Mich hat diese Aussage im ersten Moment sprachlos gemacht. Und ich weiß noch, dass mir in diesem Moment durch den Kopf gegangen ist, dass ihm vermutlich immer wieder Menschen, Lehrer und Lehrerinnen, vielleicht die Eltern, manche Mitschüler, genau das vermittelt haben: „Du bist dumm.“ Was für ein vermurkster Start ins Leben.

Ich weiß gar nicht mehr genau, wie ich reagiert habe. Ich meine, ich habe irgendwas gesagt davon, dass ich sicher bin, dass jede und jeder sich schlaue Gedanken machen kann. Und dass mir alle Gedanken, die von meinen Schülern und Schülerinnen kommen, erst mal wichtig sind. Oder so was Ähnliches. Aber mitgenommen aus diesem Gespräch habe ich für mich vor allem den Impuls: Diesem Jungen musst Du vermitteln, dass er gut ist, so wie er ist. Damit er sich angenommen fühlt. Und sich selbst annehmen kann.
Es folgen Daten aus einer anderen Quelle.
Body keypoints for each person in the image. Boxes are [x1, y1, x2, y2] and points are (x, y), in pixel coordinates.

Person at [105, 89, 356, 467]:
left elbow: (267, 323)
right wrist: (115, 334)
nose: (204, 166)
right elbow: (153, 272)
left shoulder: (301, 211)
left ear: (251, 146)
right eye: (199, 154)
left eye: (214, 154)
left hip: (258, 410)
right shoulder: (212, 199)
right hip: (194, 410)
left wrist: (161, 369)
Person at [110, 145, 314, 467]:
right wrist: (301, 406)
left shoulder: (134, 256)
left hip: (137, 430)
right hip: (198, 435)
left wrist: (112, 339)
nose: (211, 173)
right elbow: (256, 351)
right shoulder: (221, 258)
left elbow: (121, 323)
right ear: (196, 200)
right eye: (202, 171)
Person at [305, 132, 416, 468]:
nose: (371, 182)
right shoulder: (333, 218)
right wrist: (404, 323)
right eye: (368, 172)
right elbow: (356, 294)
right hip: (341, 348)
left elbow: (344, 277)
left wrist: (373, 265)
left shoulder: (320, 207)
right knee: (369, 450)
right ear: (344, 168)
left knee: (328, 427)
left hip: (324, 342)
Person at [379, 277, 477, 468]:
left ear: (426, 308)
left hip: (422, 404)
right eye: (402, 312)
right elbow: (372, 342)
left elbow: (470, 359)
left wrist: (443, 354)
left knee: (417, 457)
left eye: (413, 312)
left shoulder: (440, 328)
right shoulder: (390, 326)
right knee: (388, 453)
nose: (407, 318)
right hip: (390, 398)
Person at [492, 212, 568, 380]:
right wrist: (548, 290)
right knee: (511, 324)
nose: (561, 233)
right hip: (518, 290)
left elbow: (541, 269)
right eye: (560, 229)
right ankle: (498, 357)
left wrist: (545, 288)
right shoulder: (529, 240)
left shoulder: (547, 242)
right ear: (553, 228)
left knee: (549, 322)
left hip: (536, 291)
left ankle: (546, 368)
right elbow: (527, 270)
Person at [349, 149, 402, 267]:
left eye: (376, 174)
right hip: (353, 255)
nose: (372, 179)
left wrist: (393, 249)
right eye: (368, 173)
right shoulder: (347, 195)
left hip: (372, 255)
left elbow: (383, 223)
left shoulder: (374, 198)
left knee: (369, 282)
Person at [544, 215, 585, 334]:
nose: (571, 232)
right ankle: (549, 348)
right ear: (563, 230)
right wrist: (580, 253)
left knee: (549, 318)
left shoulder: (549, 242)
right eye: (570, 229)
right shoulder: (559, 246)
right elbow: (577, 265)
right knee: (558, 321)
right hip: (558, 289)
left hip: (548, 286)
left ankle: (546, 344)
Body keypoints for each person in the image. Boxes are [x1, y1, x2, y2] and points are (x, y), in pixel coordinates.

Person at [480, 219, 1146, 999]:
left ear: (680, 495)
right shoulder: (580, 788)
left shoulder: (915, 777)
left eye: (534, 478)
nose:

Von Mira Ungewitter, baptistische Pastorin in Wien, kommt folgender Gedanke: „Ich glaube, dass egal wann, wie (..) und auf welche Weise Menschen dazu ermutigt werden, sich selbst anzunehmen, andere anzunehmen und angenommen zu werden, etwas Göttliches passiert. Liebe, egal wie sie geschieht, ist ein heiliger Moment. ‚Heilig‘ im Sinne seiner ursprünglichen Bedeutung: etwas ist näher in die Sphäre des Vollkommenen gerückt. Heilig im Sinne von heil oder wieder ganz werden.“

Wieder ganz werden. Heil sein. Unsere Welt ist brüchig. An so vielen Stellen. Darum wünsche ich mir für das kommende Jahr viele solcher heiligen Momente, in denen Menschen ganz, in denen sie heil werden können. In denen, mit Mira Ungewitters Worten, etwas „Göttliches passiert“. Ich wünsche mir diese Momente im ganz Kleinen: Wenn der Vater seinem Kind sagt, wie großartig es ist. Oder wenn eben eine Lehrerin ihren Schüler ermutigt. Aber ich wünsche mir diese heiligen Momente auch im Großen: Zwischen verfeindeten Gruppen, in den vielen Konflikten um Wasser, Nahrung oder Land. Es wäre wunderbar, wenn auch dort Menschen wieder heil werden dürften.

Wir brauchen sie, diese heiligen Momente.